** Extracted text follows **
On April 10, 2025, the FDA announced a major policy shift: creating a roadmap outlining a strategic approach to reduce animal testing in preclinical safety studies. This transition prioritizes New Approach Methodologies (NAMs), including in silico modeling, in vitro human-based systems, and other innovative platforms, to improve the predictive relevance of preclinical drug safety testing and reduce reliance on animal models. But as we enter this new era, one lesser-known yet powerful model organism deserves the spotlight—Caenorhabditis elegans.
C. elegans, a tiny transparent nematode, has long been used in biomedical research for its simplicity, genetic tractability, and surprising biological relevance to humans. With the FDA now encouraging alternative models, C. elegans amenable to high-throughput screening providing human-relevant information is more relevant than ever. Here’s why:
- Genetic relevance: Despite being only 1 mm long, C. elegans shares a significant number of genes, multi-organ systems, and conserved molecular pathways with humans, including those involved in neurodegeneration, xenobiotic, immunity, and cell signaling. This makes it an ideal in vivo system to study drug effects at a whole-organism level.
- Repeatability: vivoVerse’s vivoChip technology enables rapid, high content phenotypic readouts for toxicity, neurodegeneration, metabolism, and aging. Able to screen 24 unique populations with 40 animals per well and provide AI-assisted analysis with high-statistical power.
- Scalability: C. elegans can be grown in large numbers and screened in multi-well formats, allowing researchers to test large compound libraries quickly. Compared to traditional large animal models, it offers the assay outcomes in a fraction of the time and cost.
** End of Extracted text **
** Supplied data follows **
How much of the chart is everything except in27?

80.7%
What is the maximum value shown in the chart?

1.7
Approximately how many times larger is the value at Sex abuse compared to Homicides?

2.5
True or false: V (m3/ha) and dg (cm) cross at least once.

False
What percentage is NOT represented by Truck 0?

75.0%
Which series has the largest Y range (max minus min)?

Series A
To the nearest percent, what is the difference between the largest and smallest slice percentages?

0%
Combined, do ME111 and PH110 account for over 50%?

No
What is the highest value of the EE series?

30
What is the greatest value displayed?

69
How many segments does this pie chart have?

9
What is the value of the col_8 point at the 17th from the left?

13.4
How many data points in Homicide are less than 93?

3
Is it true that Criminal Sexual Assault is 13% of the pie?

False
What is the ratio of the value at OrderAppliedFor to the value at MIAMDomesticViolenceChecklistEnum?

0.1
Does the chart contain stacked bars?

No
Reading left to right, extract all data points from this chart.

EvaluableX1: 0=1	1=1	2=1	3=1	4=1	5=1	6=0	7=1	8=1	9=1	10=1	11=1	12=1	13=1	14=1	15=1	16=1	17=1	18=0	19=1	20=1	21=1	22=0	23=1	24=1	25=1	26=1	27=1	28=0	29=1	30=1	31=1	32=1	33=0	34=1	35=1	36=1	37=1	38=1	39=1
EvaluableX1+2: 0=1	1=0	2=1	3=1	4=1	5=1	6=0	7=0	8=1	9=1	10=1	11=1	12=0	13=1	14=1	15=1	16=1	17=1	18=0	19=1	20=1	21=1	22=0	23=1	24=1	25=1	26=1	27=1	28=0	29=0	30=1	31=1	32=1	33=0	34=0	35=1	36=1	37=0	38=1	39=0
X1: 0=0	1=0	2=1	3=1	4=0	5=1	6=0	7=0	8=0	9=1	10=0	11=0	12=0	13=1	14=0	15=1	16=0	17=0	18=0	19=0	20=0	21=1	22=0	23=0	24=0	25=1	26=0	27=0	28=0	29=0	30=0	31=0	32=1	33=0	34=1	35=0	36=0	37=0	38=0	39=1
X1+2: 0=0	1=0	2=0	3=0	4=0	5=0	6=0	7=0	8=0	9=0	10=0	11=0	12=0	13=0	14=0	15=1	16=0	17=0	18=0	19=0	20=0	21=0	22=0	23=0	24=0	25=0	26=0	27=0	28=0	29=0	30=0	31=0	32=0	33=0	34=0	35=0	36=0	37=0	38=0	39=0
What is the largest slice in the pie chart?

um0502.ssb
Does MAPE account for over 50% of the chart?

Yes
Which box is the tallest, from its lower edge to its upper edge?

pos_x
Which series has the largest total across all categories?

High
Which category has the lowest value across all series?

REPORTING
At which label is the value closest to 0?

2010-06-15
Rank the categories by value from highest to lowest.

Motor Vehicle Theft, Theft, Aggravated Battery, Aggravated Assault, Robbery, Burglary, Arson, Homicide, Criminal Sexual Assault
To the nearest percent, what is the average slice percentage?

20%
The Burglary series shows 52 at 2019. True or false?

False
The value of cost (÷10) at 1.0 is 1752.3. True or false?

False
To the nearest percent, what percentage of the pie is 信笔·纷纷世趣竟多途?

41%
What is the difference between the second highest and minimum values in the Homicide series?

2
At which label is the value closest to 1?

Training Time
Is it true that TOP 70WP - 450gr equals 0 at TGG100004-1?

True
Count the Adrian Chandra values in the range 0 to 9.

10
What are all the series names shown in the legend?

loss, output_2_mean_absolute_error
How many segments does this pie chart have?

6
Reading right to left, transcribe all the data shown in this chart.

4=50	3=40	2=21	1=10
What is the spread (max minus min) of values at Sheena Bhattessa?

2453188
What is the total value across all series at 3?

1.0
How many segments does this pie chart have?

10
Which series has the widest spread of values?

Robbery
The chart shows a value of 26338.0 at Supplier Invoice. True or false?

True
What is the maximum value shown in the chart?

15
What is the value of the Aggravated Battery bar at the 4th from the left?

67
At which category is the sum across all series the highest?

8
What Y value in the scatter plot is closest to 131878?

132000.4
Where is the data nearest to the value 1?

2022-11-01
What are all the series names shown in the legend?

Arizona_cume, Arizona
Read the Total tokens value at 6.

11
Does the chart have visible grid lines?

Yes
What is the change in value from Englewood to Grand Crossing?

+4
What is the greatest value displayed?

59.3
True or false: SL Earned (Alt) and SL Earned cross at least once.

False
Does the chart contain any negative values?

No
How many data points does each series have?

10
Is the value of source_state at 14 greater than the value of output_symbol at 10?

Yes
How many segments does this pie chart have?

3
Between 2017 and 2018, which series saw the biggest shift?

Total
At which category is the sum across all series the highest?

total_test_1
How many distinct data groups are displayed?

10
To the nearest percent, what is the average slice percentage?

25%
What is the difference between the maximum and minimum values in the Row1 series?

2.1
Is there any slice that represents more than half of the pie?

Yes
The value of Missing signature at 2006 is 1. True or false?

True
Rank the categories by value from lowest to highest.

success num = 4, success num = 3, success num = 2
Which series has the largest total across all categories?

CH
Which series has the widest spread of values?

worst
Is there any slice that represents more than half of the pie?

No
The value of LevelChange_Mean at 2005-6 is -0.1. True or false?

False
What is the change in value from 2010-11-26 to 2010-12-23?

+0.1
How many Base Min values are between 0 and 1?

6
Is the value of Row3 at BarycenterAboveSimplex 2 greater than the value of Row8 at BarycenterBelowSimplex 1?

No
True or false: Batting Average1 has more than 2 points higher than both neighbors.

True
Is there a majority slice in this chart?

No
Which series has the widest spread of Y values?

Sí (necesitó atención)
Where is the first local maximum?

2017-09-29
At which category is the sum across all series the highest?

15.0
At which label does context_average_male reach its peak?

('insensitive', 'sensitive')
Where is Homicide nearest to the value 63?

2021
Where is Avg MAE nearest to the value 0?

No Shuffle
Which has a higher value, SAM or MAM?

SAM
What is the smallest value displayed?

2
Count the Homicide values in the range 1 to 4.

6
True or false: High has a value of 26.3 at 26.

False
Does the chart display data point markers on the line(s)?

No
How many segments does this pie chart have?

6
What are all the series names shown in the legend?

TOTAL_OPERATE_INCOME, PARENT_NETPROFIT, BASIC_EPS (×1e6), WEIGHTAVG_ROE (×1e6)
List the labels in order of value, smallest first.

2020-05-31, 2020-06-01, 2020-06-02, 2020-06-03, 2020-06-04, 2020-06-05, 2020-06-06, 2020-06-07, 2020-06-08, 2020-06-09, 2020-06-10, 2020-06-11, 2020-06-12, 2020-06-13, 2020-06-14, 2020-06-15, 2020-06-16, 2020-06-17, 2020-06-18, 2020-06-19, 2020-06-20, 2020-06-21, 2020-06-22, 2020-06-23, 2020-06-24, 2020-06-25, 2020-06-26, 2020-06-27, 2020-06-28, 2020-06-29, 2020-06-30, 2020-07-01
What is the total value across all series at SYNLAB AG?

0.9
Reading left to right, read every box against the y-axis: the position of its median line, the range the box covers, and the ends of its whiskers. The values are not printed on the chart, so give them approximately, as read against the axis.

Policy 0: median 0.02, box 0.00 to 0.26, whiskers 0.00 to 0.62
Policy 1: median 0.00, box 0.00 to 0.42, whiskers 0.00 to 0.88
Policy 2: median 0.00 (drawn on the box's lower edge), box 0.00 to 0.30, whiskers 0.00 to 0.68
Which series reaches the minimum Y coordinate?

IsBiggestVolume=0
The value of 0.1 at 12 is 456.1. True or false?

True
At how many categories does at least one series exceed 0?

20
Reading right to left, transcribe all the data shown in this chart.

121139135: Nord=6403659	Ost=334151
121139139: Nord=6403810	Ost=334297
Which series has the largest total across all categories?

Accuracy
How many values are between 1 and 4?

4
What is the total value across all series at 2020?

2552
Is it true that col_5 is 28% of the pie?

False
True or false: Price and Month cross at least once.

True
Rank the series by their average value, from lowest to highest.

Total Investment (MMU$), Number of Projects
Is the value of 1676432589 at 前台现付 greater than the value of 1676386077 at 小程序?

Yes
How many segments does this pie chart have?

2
** End of Supplied data **
_Brief_
Could you repeat the passage on C. elegans and the FDA roadmap from "On April 10, 2025, the" to "the spotlight—Caenorhabditis elegans.", substituting "animal experimentation" for "animal testing"?

_Written answer_
On April 10, 2025, the FDA announced a major policy shift: creating a roadmap outlining a strategic approach to reduce animal experimentation in preclinical safety studies. This transition prioritizes New Approach Methodologies (NAMs), including in silico modeling, in vitro human-based systems, and other innovative platforms, to improve the predictive relevance of preclinical drug safety testing and reduce reliance on animal models. But as we enter this new era, one lesser-known yet powerful model organism deserves the spotlight—Caenorhabditis elegans.